= Godfrey Winham =

English-born music theorist and composer

Godfrey Winham (11 December 1934 – 26 April 1975) was an English-born music theorist and composer of contemporary classical music who moved to the United States.

While in the UK, Winham studied with Hans Keller, and contributed brief reviews and structural summaries of new works to The Music Review.

In 1956 he married the singer and contemporary music specialist Bethany Beardslee. He received his B.A. (1956), M.F.A. (1958), and Ph.D. (1965) all at Princeton University and remained there after his graduation as a lecturer and research associate in the field of computer-generated electronic sound.

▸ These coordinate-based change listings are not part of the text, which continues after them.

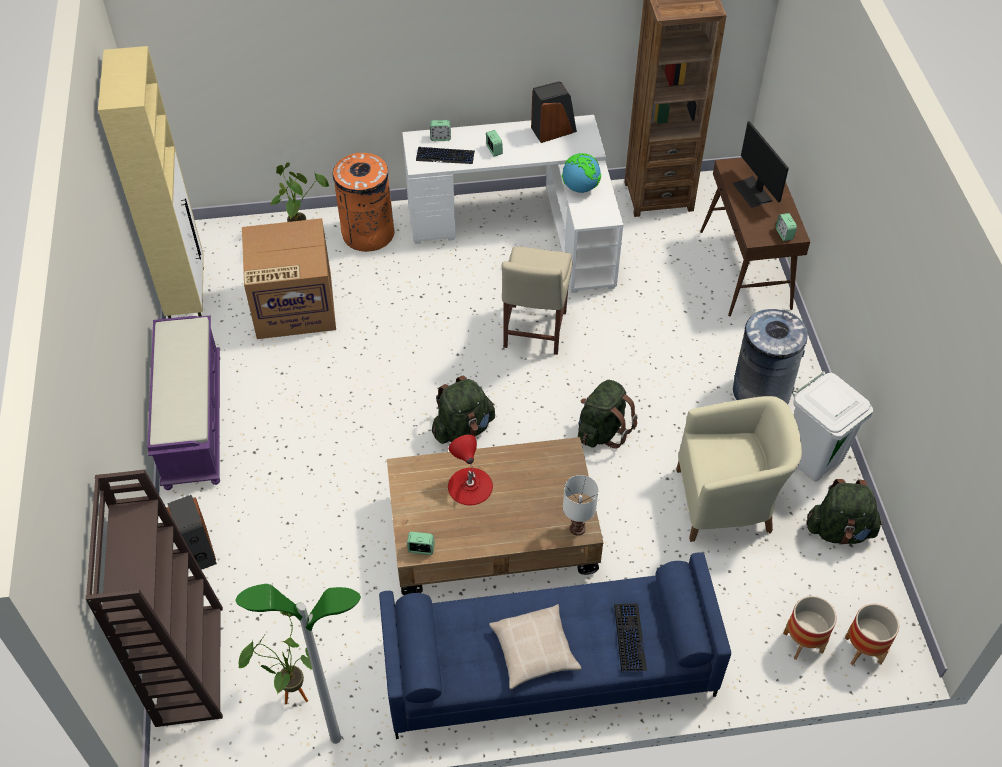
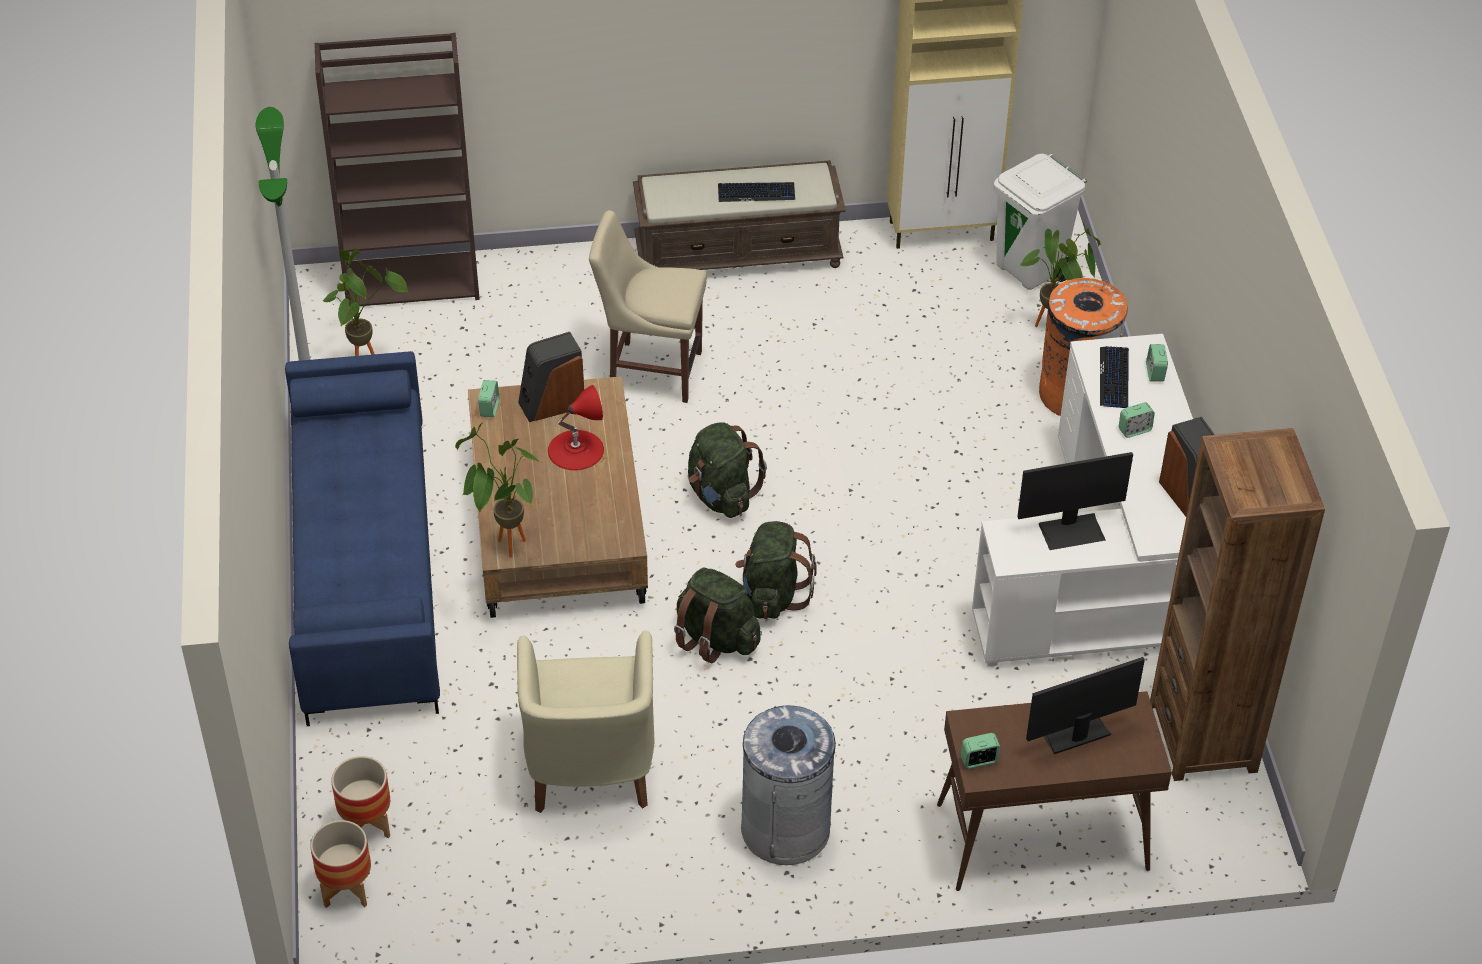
camera: 90 degrees right, 5 degrees down
(192, 420) = (739, 253): purple bench -> brown bench
(198, 549) = (556, 274): speaker -> speaker (552, 403)
(293, 306) = (929, 327): cardboard box -> none
(533, 332) = (894, 570): beige chair -> beige chair (650, 370)
(534, 651) = (340, 498): beige pillow -> none
(578, 529) = (504, 547): white table lamp -> potted plant
(580, 188) = (1072, 530): globe -> monitor
(629, 638) = (343, 581): keyboard -> keyboard (756, 193)
(813, 459) = (659, 877): white trash can -> white trash can (1031, 269)
(839, 530) = (534, 892): green backpack -> green backpack (772, 595)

During the 1960s he was an influential figure in American music theory circles, even though his list of publications was not extensive. His large collection of mostly unpublished documents and papers is held at Princeton University.

== Music by Godfrey Winham ==
- Scherzo (for piano solo), Op. 3, 1953.
- Composition for Orchestra, 1963.
- Sonata for Orchestra (unfinished), 1975.

== Writings by Godfrey Winham ==
- "Composition with Arrays": Perspectives of New Music 9, no. 1 (Fall-Winter): 43–67.

== Writings about Godfrey Winham ==
- Leslie David Blasius: The Music Theory of Godfrey Winham, Princeton University Press, 1997.